Jars of locally produced honey on display at Bow Street Gallery amid glass creations crafted by his father are testimony to Warren Yorston’s determination to develop a business from his hometown.
“It’s difficult to make a living out there,” Warren told the Chronicle from the other side of the divvy where he now lives.

But the 28-year-old, who grew up in Raglan, decided a few years ago to “give it a bit of a shot” anyway in the hope of creating a job for himself here after returning from a trip to America — and now he’s selling his second honey harvest, most of which has gone in bulk, destined for the export market.

But some is left for local distribution, and that’s where Bow Street Gallery comes in.

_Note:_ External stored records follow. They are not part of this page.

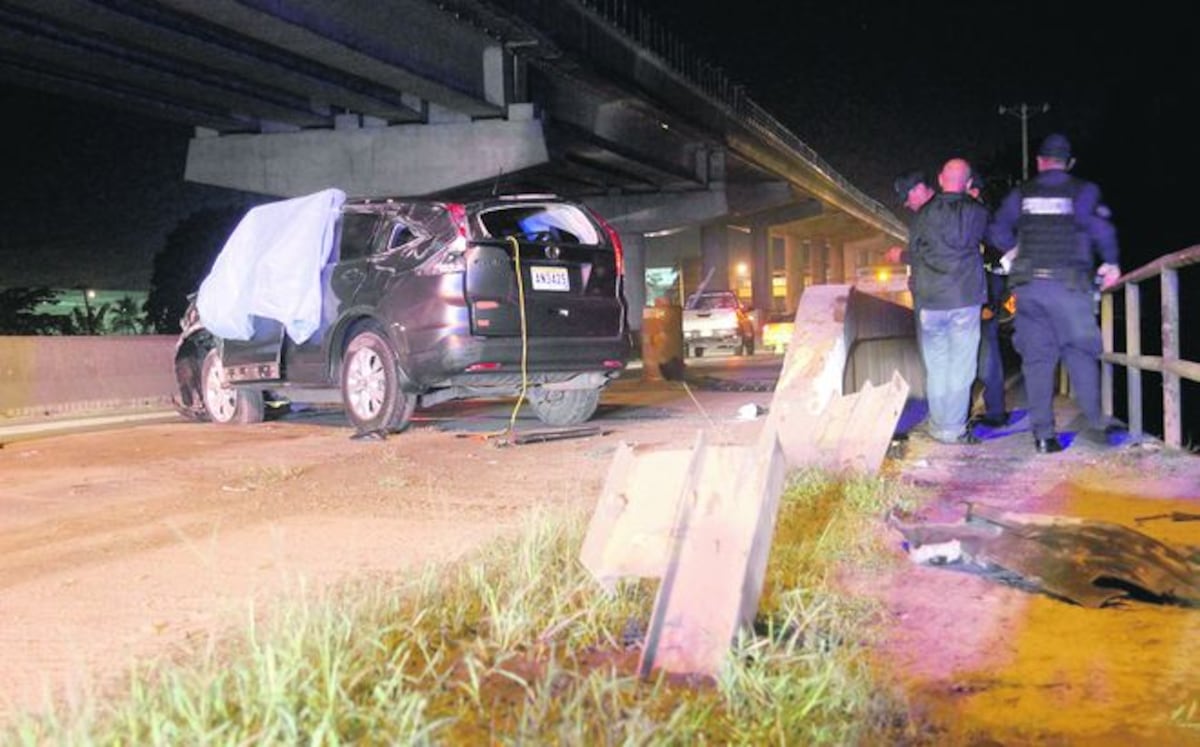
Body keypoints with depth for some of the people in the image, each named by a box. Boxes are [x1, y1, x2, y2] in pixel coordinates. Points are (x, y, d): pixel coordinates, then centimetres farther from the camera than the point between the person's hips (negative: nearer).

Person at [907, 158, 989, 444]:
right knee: (960, 367, 3)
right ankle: (954, 429, 5)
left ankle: (937, 426, 17)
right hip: (965, 298, -2)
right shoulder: (976, 211, 0)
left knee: (935, 366, 10)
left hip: (928, 300, 2)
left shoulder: (924, 213, 4)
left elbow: (913, 253, 7)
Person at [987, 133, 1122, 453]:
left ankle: (1043, 434, 3)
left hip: (1028, 285, 2)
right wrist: (1110, 262, 2)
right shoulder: (1083, 191, 2)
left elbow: (997, 233, 8)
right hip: (1069, 285, -2)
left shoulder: (1020, 194, 9)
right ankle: (1096, 424, 3)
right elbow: (1099, 226, -13)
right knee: (1080, 352, 7)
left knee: (1036, 358, 4)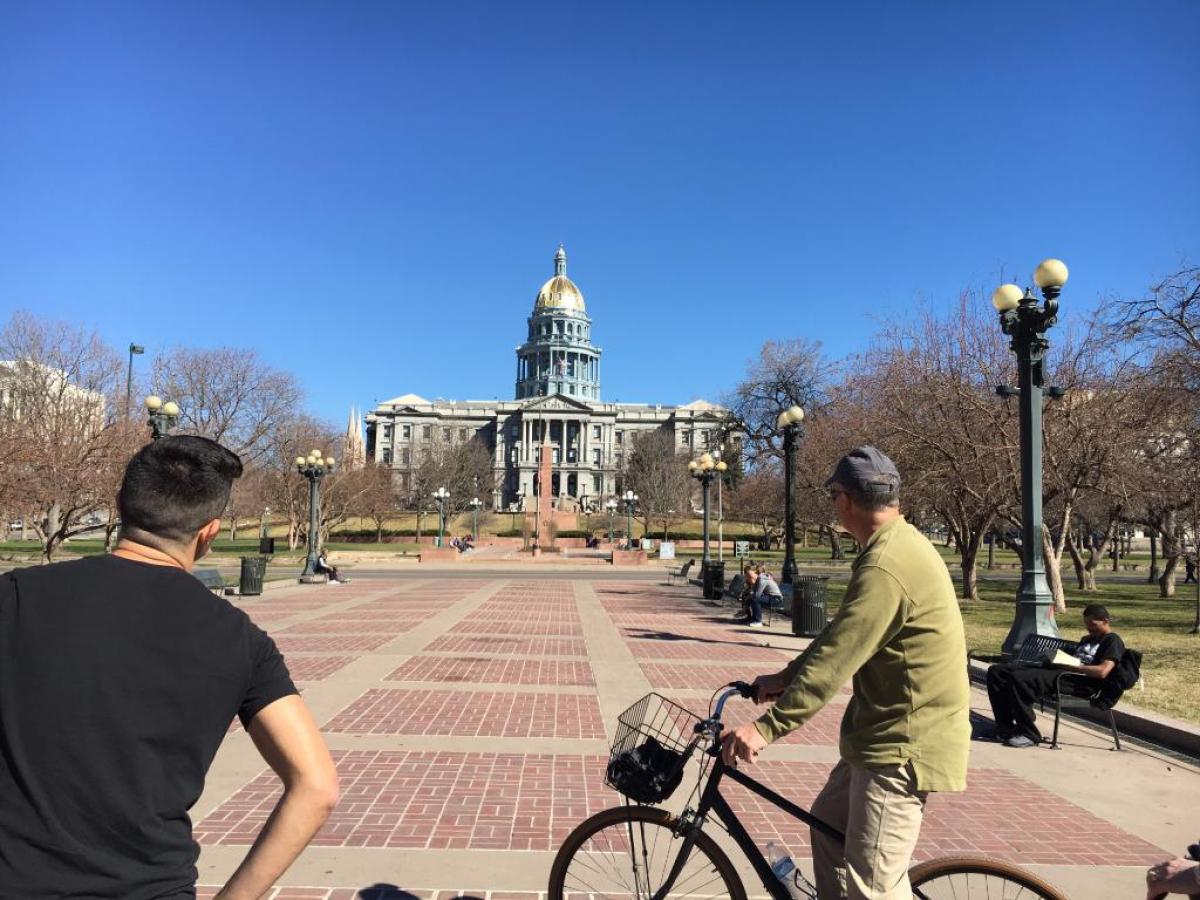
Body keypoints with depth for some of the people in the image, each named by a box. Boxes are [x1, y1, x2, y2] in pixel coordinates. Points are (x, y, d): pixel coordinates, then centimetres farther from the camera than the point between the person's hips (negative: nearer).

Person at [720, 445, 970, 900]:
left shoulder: (885, 568, -25)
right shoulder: (901, 544, 9)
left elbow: (834, 662, -27)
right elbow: (840, 637, 14)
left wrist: (766, 727, -25)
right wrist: (787, 676, 14)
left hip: (903, 743, -10)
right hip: (889, 730, 10)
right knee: (828, 826, 22)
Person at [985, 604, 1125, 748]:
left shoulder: (1112, 640, 2)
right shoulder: (1087, 639, 32)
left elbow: (1102, 671, -14)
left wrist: (1071, 665, -14)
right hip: (1057, 671, 10)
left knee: (1018, 678, -34)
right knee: (996, 671, -7)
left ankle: (1029, 735, -22)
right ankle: (1005, 729, -8)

Warren’s father David — a glazier by trade but known downtown for his glass art and his gift and nursery business of more than 20 years — says he’s happy to see a second generation offering product for sale.
The ‘Sweet As Honey’ that’s now in his shop window has been gathered from pasture flowers and kanuka. And it’s good to keep the business in the family, reckons David or Daffy as most locals know him.

There’s a bigger range of honey and bee-related products to come before long, promise the pair. Warren was busy last Sunday working on a more spectacular display — possibly including the workings of a hive — for his summertime launch of the honey at Bow Street Gallery.

Meanwhile he has someone local working on a “Raglan-type” label for him, he revealed.

Warren started out with just 30 hives bought from a retired commercial beekeeper he worked with about four years ago, and then purchased about 50 more from which to breed bees on deciding it was what he really wanted to do. Now things are fair buzzing with 150 hives scattered around the wider Raglan district from Waingaro and Waitetuna to Te Mata and Te Uku.

Beekeeping keeps both him and partner Kelsey Bruns very busy tending hives, he says, not only most weekends but often during the week as well when the couple can get to Raglan outside their fulltime jobs.
Warren has developed skills as a beekeeper through his scientifically based job with a Government research company that focuses on pollination for New Zealand’s horticultural industries, of which bees are the biggest component.

And while Kelsey is involved in commercial beekeeping for a living, Warren’s brother Terry who works locally in flooring is now also keen to get in on the act, joining Kelsey at work whenever he can.
Warren reckons their project is a good one and definitely worth pursuing. But it’s still very “low key”, he adds.

Keeping bees on private property needs to be negotiated with landowners, and sites registered. There’s plenty of other compliances too which mean turning the business into something even sweeter — and fulfilling the dream of work in Raglan — is “a way off yet”, he admits.